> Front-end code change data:

--------

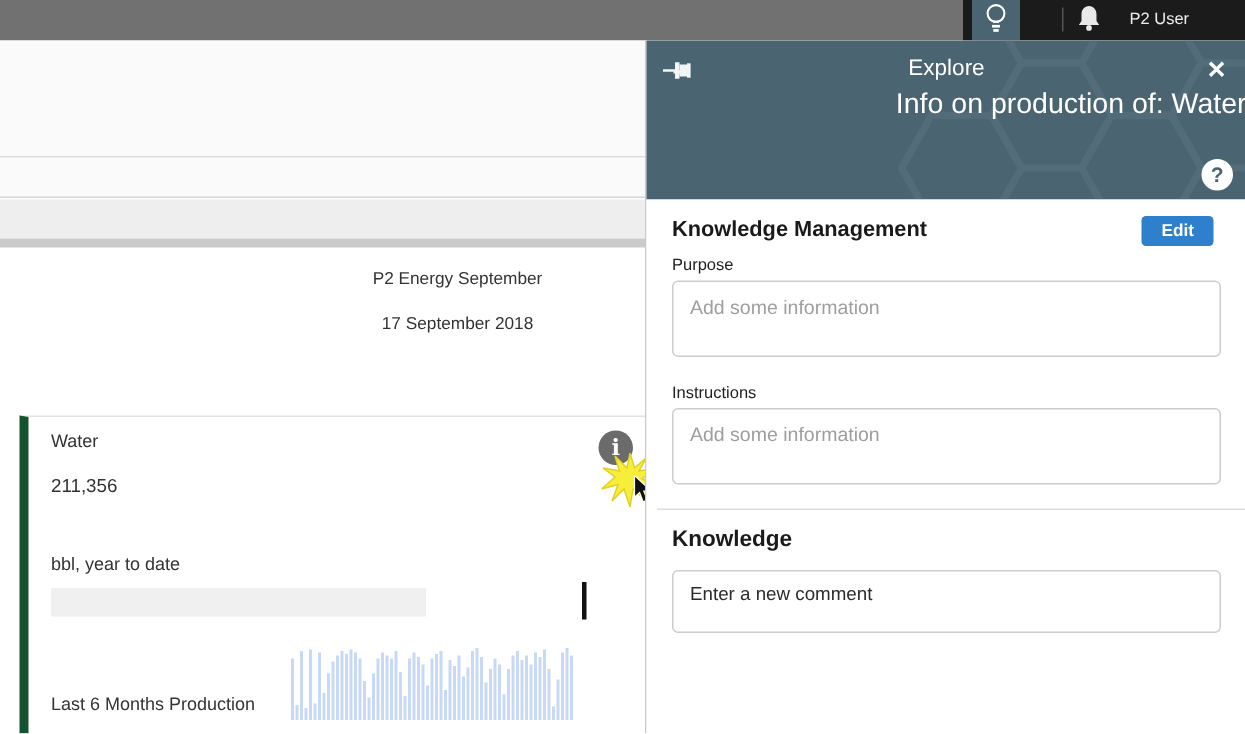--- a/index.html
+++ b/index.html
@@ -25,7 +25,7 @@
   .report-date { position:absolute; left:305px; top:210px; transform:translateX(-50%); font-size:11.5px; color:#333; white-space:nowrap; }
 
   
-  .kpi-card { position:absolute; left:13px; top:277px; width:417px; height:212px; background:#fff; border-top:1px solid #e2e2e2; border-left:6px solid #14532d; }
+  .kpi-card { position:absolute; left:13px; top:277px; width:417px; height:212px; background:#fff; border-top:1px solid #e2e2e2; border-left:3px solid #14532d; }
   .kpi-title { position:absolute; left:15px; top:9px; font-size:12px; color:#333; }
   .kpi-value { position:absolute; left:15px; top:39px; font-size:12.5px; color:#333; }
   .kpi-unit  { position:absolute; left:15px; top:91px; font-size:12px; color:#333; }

--------

> What the task asks: Output exactly what runs from the line with "position:absolute; left:15px; top:9px;" to the final line above, both lines included, and nothing else.

> Result for this exercise:
   .kpi-title { position:absolute; left:15px; top:9px; font-size:12px; color:#333; }
   .kpi-value { position:absolute; left:15px; top:39px; font-size:12.5px; color:#333; }
   .kpi-unit  { position:absolute; left:15px; top:91px; font-size:12px; color:#333; }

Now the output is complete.